To alleviate the domain shift problem, previous works have focused on aligning the marginal distribution of both domains while ensuring the capability of the trained model to show highly discriminative performance on source data. Distance metrics and adversarial training are the prevalent techniques used for conducting domain alignment. However, marginal distribution alignment is insufficient to preclude the decrease in performance when the model is tested on target data. In this thesis, we investigate the direction of aligning the class-conditional distributions instead of the marginal ones with various strategies of adversarial training. Specifically, we emphasize the discriminative properties of the extracted features from the target data. To achieve this goal, we propose several UDA methods that either constrain the aligned features from the target domain to preserve useful properties for generalization, such as smoothness and compactness, or introduce a generative model to mutually reinforce discriminative learning on target data. We resort to various strategies of adversarial training, which are employed at either the pixel level or the feature level. The list of proposed works includes:
- The conditional generative model `KTransGAN' is introduced to tackle the problem of domain shift by mutually promoting the performance with a discriminative model. The generative model uses adversarial training and variational inference to approximate the target distribution conditioned on the class labels. Due to the missing labels in target data, the generator uses classifiers' predictions as pseudo-labels. The classifier aims to improve its accuracy on target data with the help of source samples in addition to other samples synthesized by the generator. Feature matching is also used to stabilize training. From the empirical results, the proposed model exhibits outstanding performance in both synthesis quality and classification performance. The experiments are conducted on a number of synthetic datasets and multiple real-world benchmarks.
- An adversarially constrained interpolation technique is proposed to overcome limitations in domain adversarial training. Domain adversarial training has been introduced to learn domain indistinguishable features from source and target data. Meanwhile, the classifier is trained on source data in a supervised mode. However, this approach is subject to two challenges: samples from two domains are insufficient to guarantee domain-invariance at most part of the latent space, and neighboring samples from the target domain may not belong to the same class on the low-dimensional manifold. We propose two strategies to mitigate these drawbacks. First, we incorporate a domain mixup strategy in a domain adversarial learning model by performing linearly interpolation between source and target samples. This allows the latent space to be continuous and yields improvement in domain matching. Second, the domain discriminator is regularized via judging the relative difference between both domains for the input mixup features, which accelerates the domain matching. Experimental results show that our proposed model achieves a superior performance on different tasks under various domain shifts and data complexity.
- Another strategy towards tackling the UDA problem is to perform adversarial training between two classifiers and their shared feature extractor. The two classifiers are enforced to detect the misaligned target regions from the source domain, while the feature extractor aligns these features by confusing the classifiers.
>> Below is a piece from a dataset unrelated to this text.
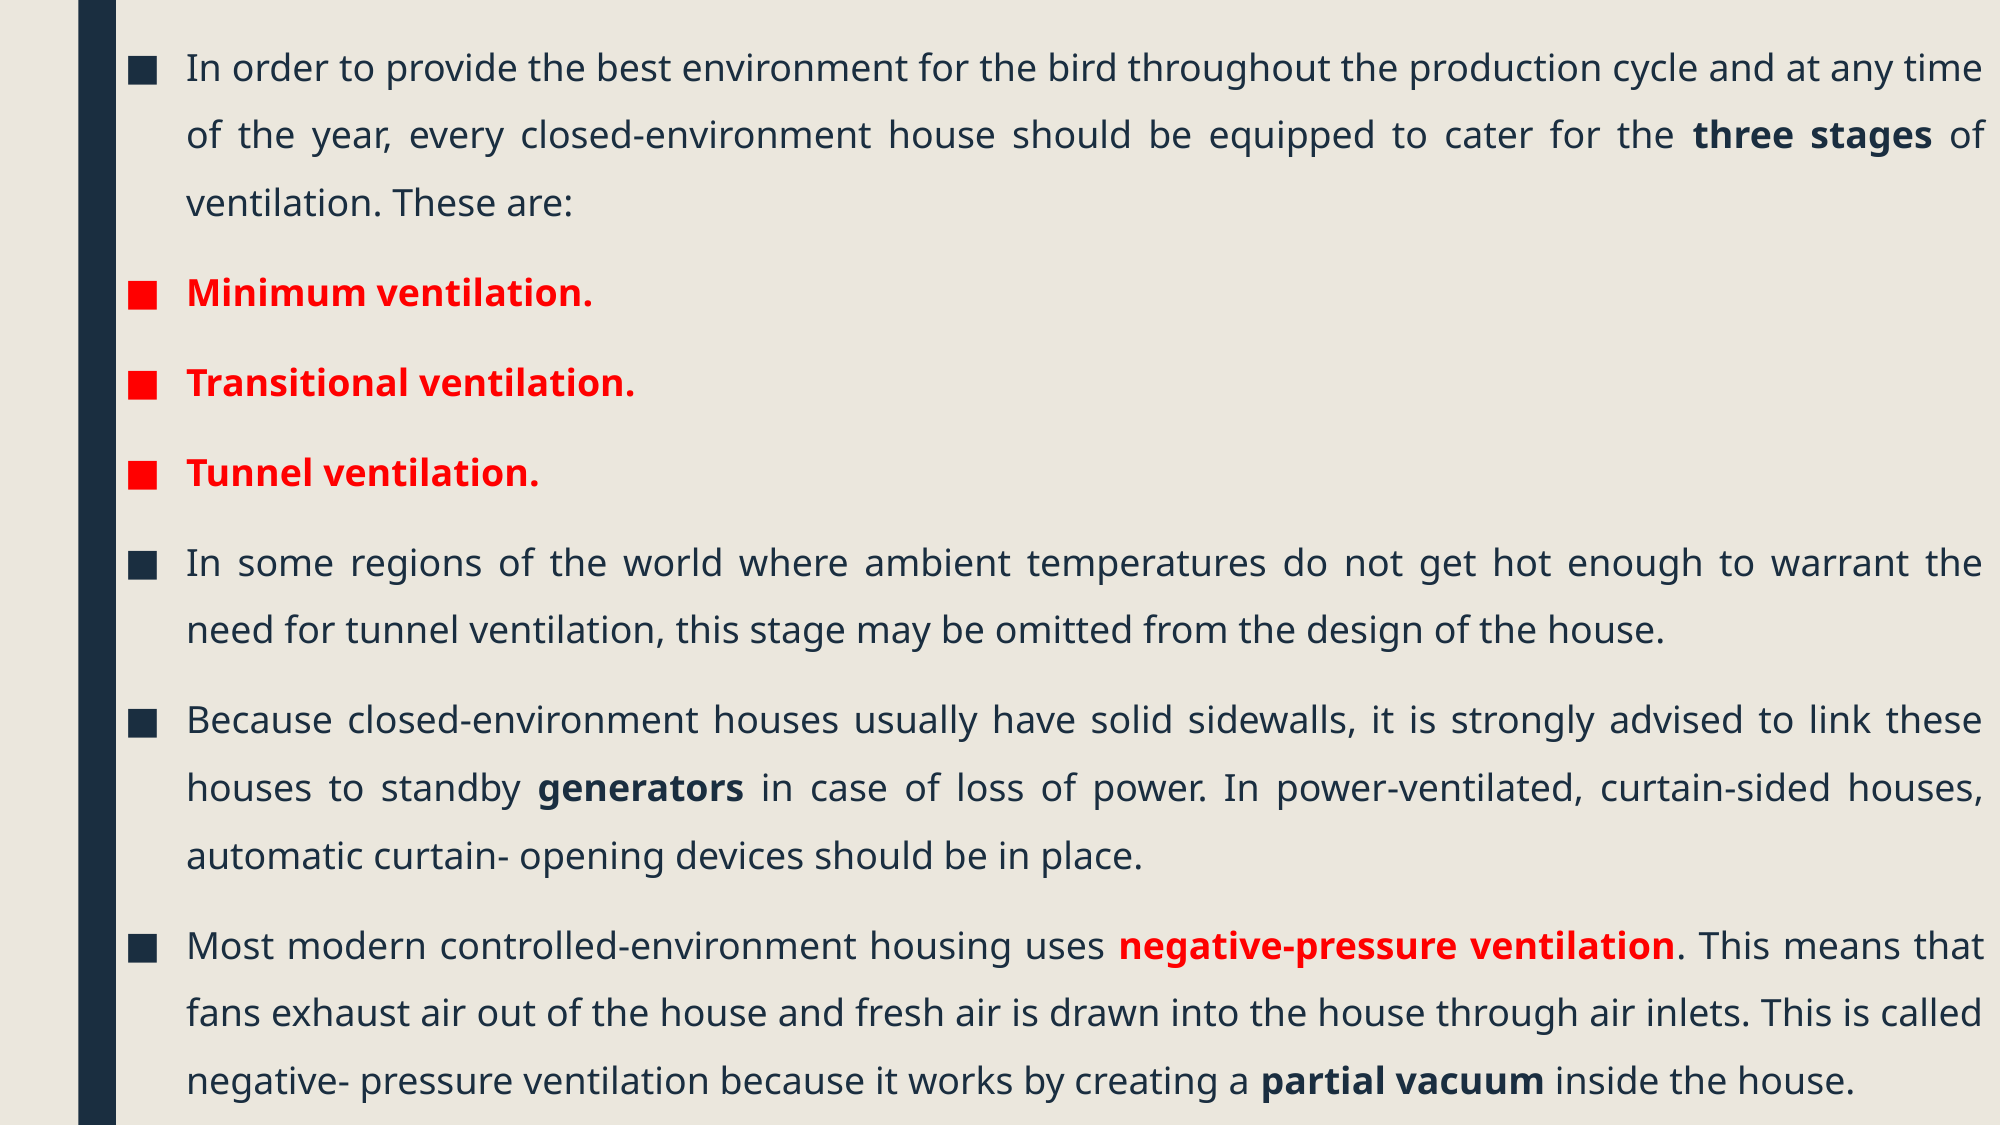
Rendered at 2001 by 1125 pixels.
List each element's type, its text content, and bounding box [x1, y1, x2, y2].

list In order to provide the best environment for the bird throughout the production cycle and at any time of the year, every closed-environment house should be equipped to cater for the three stages of ventilation. These are: Minimum ventilation. Transitional ventilation. Tunnel ventilation. In some regions of the world where ambient temperatures do not get hot enough to warrant the need for tunnel ventilation, this stage may be omitted from the design of the house. Because closed-environment houses usually have solid sidewalls, it is strongly advised to link these houses to standby generators in case of loss of power. In power-ventilated, curtain-sided houses, automatic curtain- opening devices should be in place. Most modern controlled-environment housing uses negative-pressure ventilation. This means that fans exhaust air out of the house and fresh air is drawn into the house through air inlets. This is called negative- pressure ventilation because it works by creating a partial vacuum inside the house. [109, 13, 2000, 1125]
Although this method yields improvement, it ignores the relationship among target neighbors, which may consequently limit the model performance. In this work, we propose a new alignment strategy based on the ``cluster assumption'' to ensure the aligned target features preserve their clusters by avoiding overlap with decision boundaries. Furthermore, to make the aligned features more compact, we constrain them to be robust against adversarial perturbations using different views of the classifiers. Extensive experiments demonstrate the effectiveness of our solution on various datasets.
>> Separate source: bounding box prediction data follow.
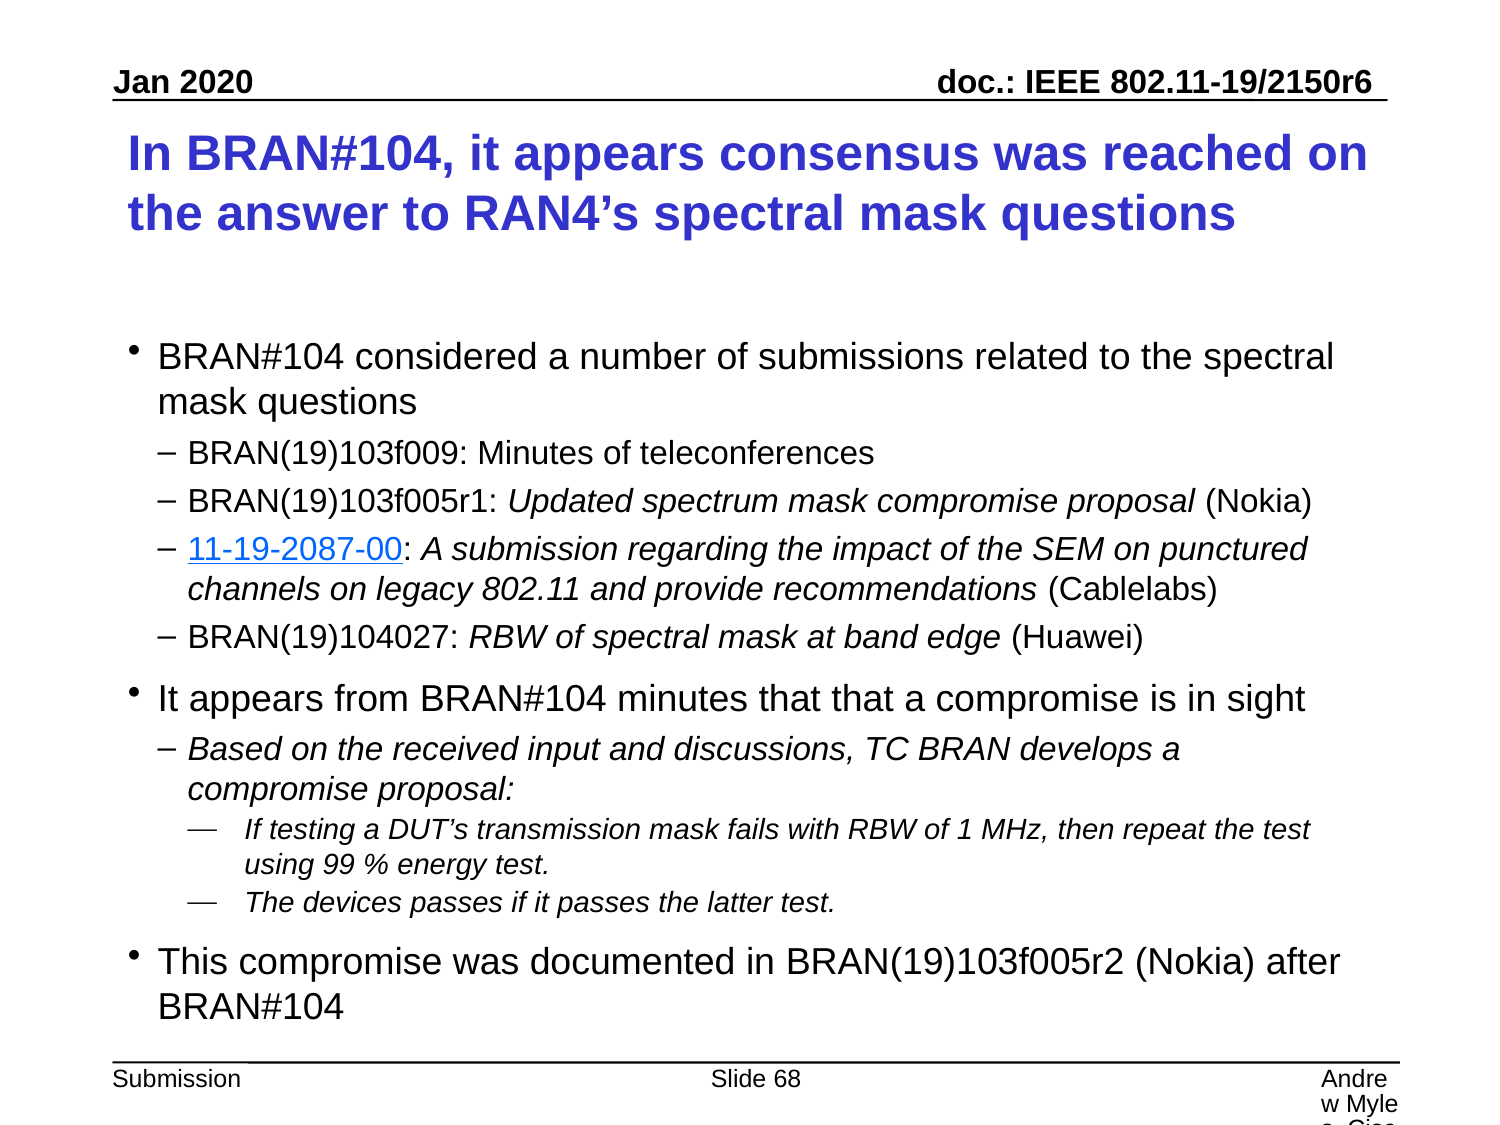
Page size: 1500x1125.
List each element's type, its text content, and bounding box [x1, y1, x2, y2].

list BRAN#104 considered a number of submissions related to the spectral mask questions BRAN(19)103f009: Minutes of teleconferences BRAN(19)103f005r1: Updated spectrum mask compromise proposal (Nokia) 11-19-2087-00: A submission regarding the impact of the SEM on punctured channels on legacy 802.11 and provide recommendations (Cablelabs) BRAN(19)104027: RBW of spectral mask at band edge (Huawei) It appears from BRAN#104 minutes that that a compromise is in sight Based on the received input and discussions, TC BRAN develops a compromise proposal: If testing a DUT’s transmission mask fails with RBW of 1 MHz, then repeat the test using 99 % energy test. The devices passes if it passes the latter test. This compromise was documented in BRAN(19)103f005r2 (Nokia) after BRAN#104 [112, 324, 1388, 1000]
footer Andrew Myles, Cisco [1320, 1061, 1402, 1093]
title In BRAN#104, it appears consensus was reached on the answer to RAN4’s spectral mask questions [112, 112, 1388, 288]
slide_number Slide 68 [709, 1061, 803, 1093]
- An adversarially smoothed feature alignment (AdvSFA) framework is also proposed to identify ambiguous target inputs by maximizing the classifiers' discrepancy in an extended class space. This enables the generator to receive valuable feedback from the classifiers and consequently learn more discriminative and smoother representation. Imposing smoothness on the latent manifold is a desirable property to improve model generalization and avoid having neighboring samples of different classes. To further promote such properties, we not only task the generator to conduct feature alignment on target examples but also in-between them. By adopting these constraints, our method shows a remarkable improvement across different adaptation tasks using two benchmark datasets.
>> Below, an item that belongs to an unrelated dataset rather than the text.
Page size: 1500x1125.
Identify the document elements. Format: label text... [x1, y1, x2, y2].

To alleviate the domain shift problem, previous works have focused on aligning the marginal distribution of both domains while ensuring the capability of the trained model to show highly discriminative performance on source data. Distance metrics and adversarial training are the prevalent techniques used for conducting domain alignment. However, marginal distribution alignment is insufficient to preclude the decrease in performance when the model is tested on target data. In this thesis, we investigate the direction of aligning the class-conditional distributions instead of the marginal ones with various strategies of adversarial training. Specifically, we emphasize the discriminative properties of the extracted features from the target data. To achieve this goal, we propose several UDA methods that either constrain the aligned features from the target domain to preserve useful properties for generalization, such as smoothness and compactness, or introduce a generative model to mutually reinforce discriminative learning on target data. We resort to various strategies of adversarial training, which are employed at either the pixel level or the feature level. The list of proposed works includes:
- The conditional generative model `KTransGAN' is introduced to tackle the problem of domain shift by mutually promoting the performance with a discriminative model. The generative model uses adversarial training and variational inference to approximate the target distribution conditioned on the class labels. Due to the missing labels in target data, the generator uses classifiers' predictions as pseudo-labels. The classifier aims to improve its accuracy on target data with the help of source samples in addition to other samples synthesized by the generator. Feature matching is also used to stabilize training. From the empirical results, the proposed model exhibits outstanding performance in both synthesis quality and classification performance. The experiments are conducted on a number of synthetic datasets and multiple real-world benchmarks.
- An adversarially constrained interpolation technique is proposed to overcome limitations in domain adversarial training. Domain adversarial training has been introduced to learn domain indistinguishable features from source and target data. Meanwhile, the classifier is trained on source data in a supervised mode. However, this approach is subject to two challenges: samples from two domains are insufficient to guarantee domain-invariance at most part of the latent space, and neighboring samples from the target domain may not belong to the same class on the low-dimensional manifold. We propose two strategies to mitigate these drawbacks. First, we incorporate a domain mixup strategy in a domain adversarial learning model by performing linearly interpolation between source and target samples. This allows the latent space to be continuous and yields improvement in domain matching. Second, the domain discriminator is regularized via judging the relative difference between both domains for the input mixup features, which accelerates the domain matching. Experimental results show that our proposed model achieves a superior performance on different tasks under various domain shifts and data complexity.
- Another strategy towards tackling the UDA problem is to perform adversarial training between two classifiers and their shared feature extractor. The two classifiers are enforced to detect the misaligned target regions from the source domain, while the feature extractor aligns these features by confusing the classifiers. Although this method yields improvement, it ignores the relationship among target neighbors, which may consequently limit the model performance. In this work, we propose a new alignment strategy based on the ``cluster assumption'' to ensure the aligned target features preserve their clusters by avoiding overlap with decision boundaries. Furthermore, to make the aligned features more compact, we constrain them to be robust against adversarial perturbations using different views of the classifiers. Extensive experiments demonstrate the effectiveness of our solution on various datasets.
- An adversarially smoothed feature alignment (AdvSFA) framework is also proposed to identify ambiguous target inputs by maximizing the classifiers' discrepancy in an extended class space. This enables the generator to receive valuable feedback from the classifiers and consequently learn more discriminative and smoother representation. Imposing smoothness on the latent manifold is a desirable property to improve model generalization and avoid having neighboring samples of different classes. To further promote such properties, we not only task the generator to conduct feature alignment on target examples but also in-between them. By adopting these constraints, our method shows a remarkable improvement across different adaptation tasks using two benchmark datasets.